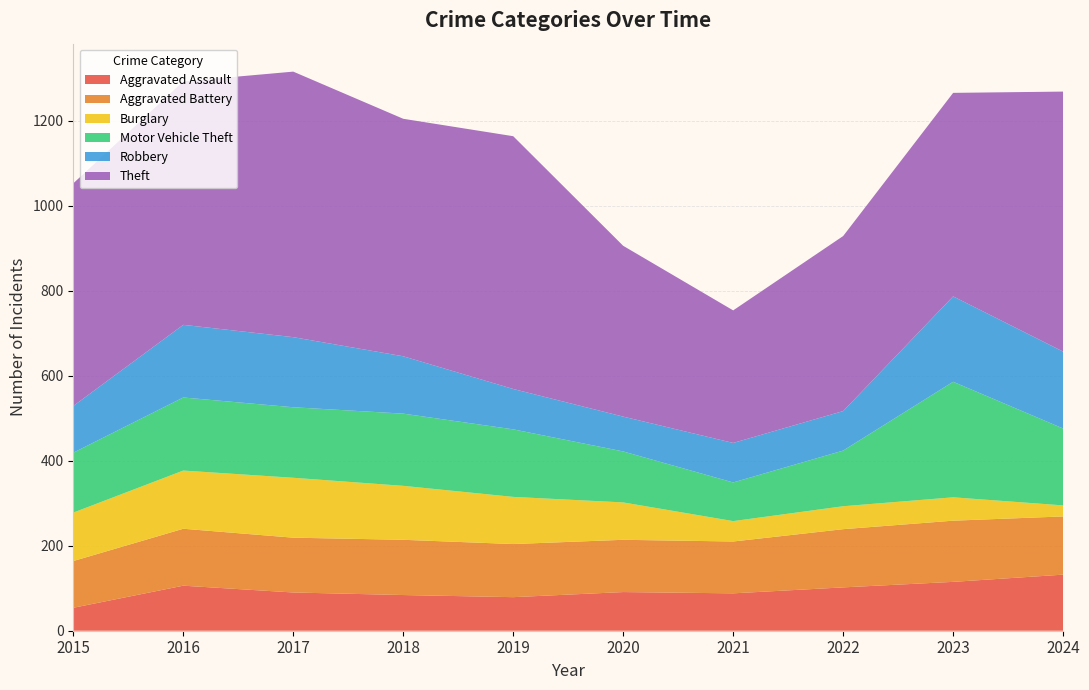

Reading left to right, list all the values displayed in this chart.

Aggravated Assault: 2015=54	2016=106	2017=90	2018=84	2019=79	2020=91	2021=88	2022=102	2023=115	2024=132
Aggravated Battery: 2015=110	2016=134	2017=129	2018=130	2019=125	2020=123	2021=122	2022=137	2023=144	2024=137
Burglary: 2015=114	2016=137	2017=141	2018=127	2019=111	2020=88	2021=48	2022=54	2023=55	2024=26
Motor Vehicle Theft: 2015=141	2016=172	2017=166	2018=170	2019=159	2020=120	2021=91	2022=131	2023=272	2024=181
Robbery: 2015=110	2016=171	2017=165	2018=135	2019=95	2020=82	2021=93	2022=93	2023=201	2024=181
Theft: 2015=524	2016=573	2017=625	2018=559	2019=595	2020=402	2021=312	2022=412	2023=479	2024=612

◆ ◆ ◆ ◆ ◆ ◆ ◆

→ **WHAT IS REQUIRED**:
Reproduce all of the rows above verbatim, omitting the pictures.

→ **WRITTEN SOLUTION**:
Reading left to right, list all the values displayed in this chart.

Aggravated Assault: 2015=54	2016=106	2017=90	2018=84	2019=79	2020=91	2021=88	2022=102	2023=115	2024=132
Aggravated Battery: 2015=110	2016=134	2017=129	2018=130	2019=125	2020=123	2021=122	2022=137	2023=144	2024=137
Burglary: 2015=114	2016=137	2017=141	2018=127	2019=111	2020=88	2021=48	2022=54	2023=55	2024=26
Motor Vehicle Theft: 2015=141	2016=172	2017=166	2018=170	2019=159	2020=120	2021=91	2022=131	2023=272	2024=181
Robbery: 2015=110	2016=171	2017=165	2018=135	2019=95	2020=82	2021=93	2022=93	2023=201	2024=181
Theft: 2015=524	2016=573	2017=625	2018=559	2019=595	2020=402	2021=312	2022=412	2023=479	2024=612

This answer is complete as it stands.